For data-constrained, complex and dynamic industrial environments, there is a critical need for transferable and multimodal methodologies to enhance anomaly detection and therefore, prevent costs associated with system failures. Typically, traditional PdM approaches are not transferable or multimodal. This work examines the use of Large Language Models (LLMs) for anomaly detection in complex and dynamic manufacturing systems. The research aims to improve the transferability of anomaly detection models by leveraging Large Language Models (LLMs) and seeks to validate the enhanced effectiveness of the proposed approach in data-sparse industrial applications. The research also seeks to enable more collaborative decision-making between the model and plant operators by allowing for the enriching of input series data with semantics. Additionally, the research aims to address the issue of concept drift in dynamic industrial settings by integrating an adaptability mechanism. The literature review examines the latest developments in LLM time series tasks alongside associated adaptive anomaly detection methods to establish a robust theoretical framework for the proposed architecture. This paper presents a novel model framework (AAD-LLM) that doesn't require any training or finetuning on the dataset it is applied to and is multimodal. Results suggest that anomaly detection can be converted into a "language" task to deliver effective, context-aware detection in data-constrained industrial applications. This work, therefore, contributes significantly to advancements in anomaly detection methodologies.

Paper Structure

This paper contains 14 sections, 4 equations, 5 figures, 2 tables.

Figures (5)

  • Figure 1: Process flow diagram of major components in our use-case extrusion process. The major components in the extrusion process are in a series configuration. The number of Feed and Screw/Barrel Systems depends on the manufacturing line number and can be 3, 4, or 5.
  • Figure 2: The die head system for our use-case. The screen pack changer is identified by a red box. Within the screen pack changer, screen packs are used to prevent impurities from getting into the extruder together with the resin and thus clogging the die gap. The number of screen packs depend on the number of Screw/Barrel Systems. Each screen pack is arranged between the Screw/Barrel System and the Die Head System. During production, the resin melts flow through the screen pack.
  • Figure 3: SPC technique of moving average moving range to set control limits for process stability in a query series $Q_i$. Figure A and Figure B are moving average and moving range, respectively. UCL is the defined upper control limit and LCL is the defined lower control limit. Series data points outside of control limits are deemed "out of statistical control" and are labeled as anomalous. Out of control points can be seen before line (1). Points between lines (1) and (2) represent a stable process. Points after line (2) also represent a stable process, however, they are trending towards out of control. These points, therefore, are potentially problematic. AAD-LLM is applied to all points within control limits to enhance anomaly detection.
  • Figure 4: The model framework of AAD-LLM. Given an input time series $Q$ from the dataset $D$ under consideration, we first preprocess it using SPC techniques. Then (1)$Q$ is partitioned into a comparison dataset $C$ and query windows $Q^{(p)}$, where $p \in P$ and $P$ is the number of segmented windows.
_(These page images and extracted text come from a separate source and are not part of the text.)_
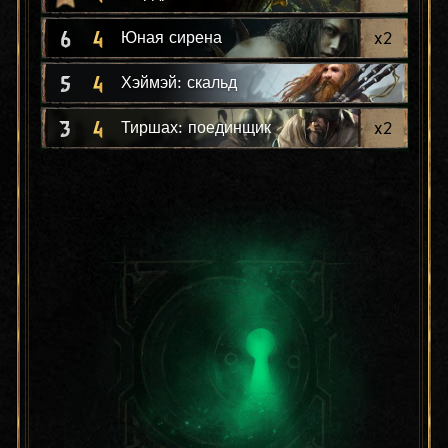
6
4
x
2
Юная сирена
5
4
Хэймэй: скальд
3
4
x
2
Тиршах: поединщик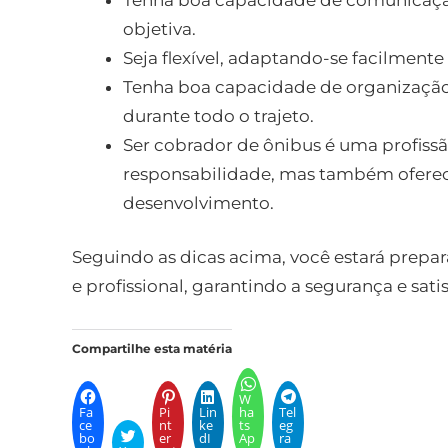
objetiva.
Seja flexível, adaptando-se facilmente
Tenha boa capacidade de organização
durante todo o trajeto.
Ser cobrador de ônibus é uma profiss
responsabilidade, mas também oferec
desenvolvimento.
Seguindo as dicas acima, você estará prepar
e profissional, garantindo a segurança e sati
Compartilhe esta matéria
W
Fa
Pi
Lin
ha
Tel
ce
nt
ke
ts
eg
bo
er
dI
Ap
ra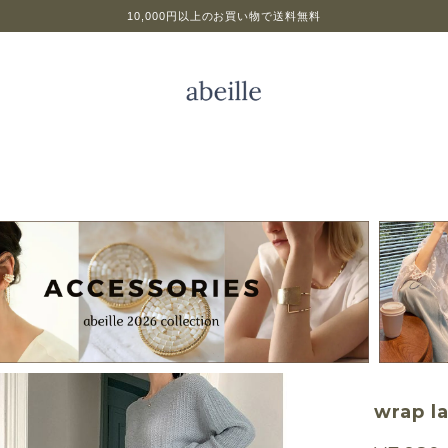
10,000円以上のお買い物で送料無料
wrap l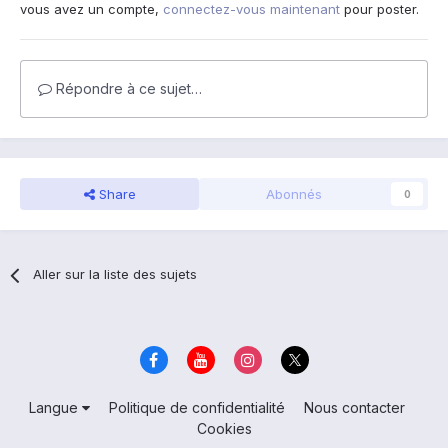
vous avez un compte,
connectez-vous maintenant
pour poster.
Répondre à ce sujet…
Share
Abonnés
0
Aller sur la liste des sujets
Langue
Politique de confidentialité
Nous contacter
Cookies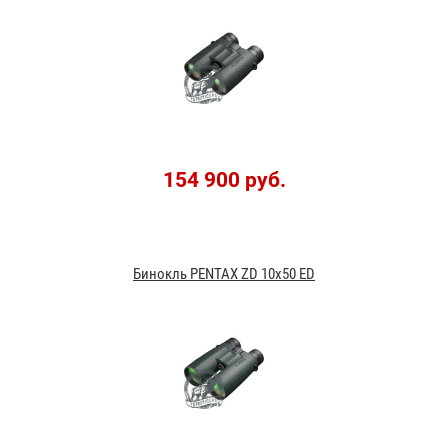
154 900 руб.
Бинокль PENTAX ZD 10x50 ED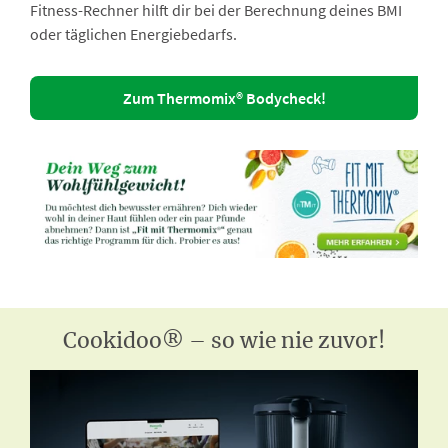
Fitness-Rechner hilft dir bei der Berechnung deines BMI
oder täglichen Energiebedarfs.
Zum Thermomix® Bodycheck!
Cookidoo® – so wie nie zuvor!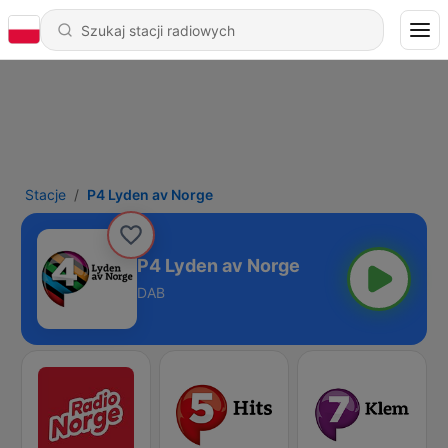
Stacje
P4 Lyden av Norge
P4 Lyden av Norge
DAB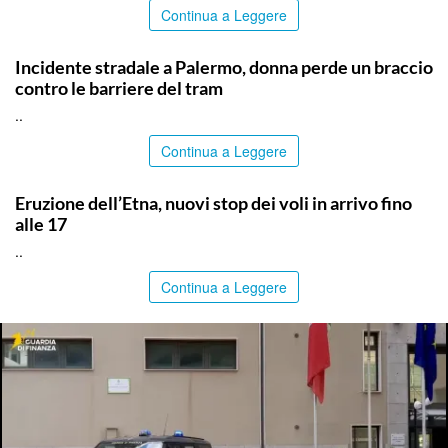
Continua a Leggere
PALERMO
Incidente stradale a Palermo, donna perde un braccio
contro le barriere del tram
..
Continua a Leggere
CATANIA
Eruzione dell’Etna, nuovi stop dei voli in arrivo fino
alle 17
..
Continua a Leggere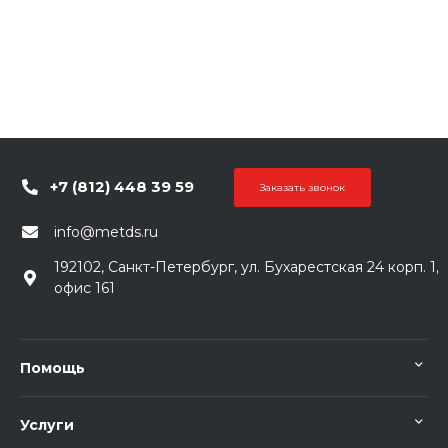
+7 (812) 448 39 59
Заказать звонок
info@metds.ru
192102, Санкт-Петербург, ул. Бухарестская 24 корп. 1,
офис 161
Помощь
Услуги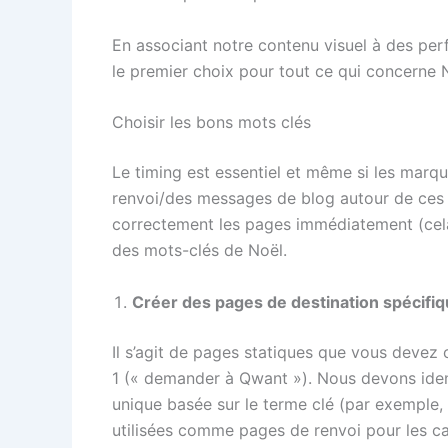
En associant notre contenu visuel à des pe
le premier choix pour tout ce qui concerne 
Choisir les bons mots clés
Le timing est essentiel et même si les marq
renvoi/des messages de blog autour de ces 
correctement les pages immédiatement (cela 
des mots-clés de Noël.
Créer des pages de destination spécifiq
Il s’agit de pages statiques que vous devez 
1 (« demander à Qwant »). Nous devons iden
unique basée sur le terme clé (par exemple,
utilisées comme pages de renvoi pour les ca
Next, statistical derivatives for $C$ and $Q^{(p)}$ are calculated and (2) injected into text templates. These templates are combined with task instructions to create the input prompt. To enhance the LLM's reasoning ability, (3) domain context is added to the prompt before being fed forward through the frozen LLM. The output from the LLM is (4) mapped to $\{0,1\}$ via a binarization function to obtain the final prediction. (5) Updates to $C$ are determined before moving to the next $Q^{(p)}$.
  • Figure 5: Prompt example. $<$cached info$>$ is the domain context information. $<$val$>$ are calculated statistical derivatives injected into respective text templates. Note that although each $Q_i$ is processed independently, prompts include text templates for all $i \in N$ where $N$ is the number of input variables in instance $Q$ from the dataset $D$ under consideration. Therefore, multivariate anomaly detection is explored.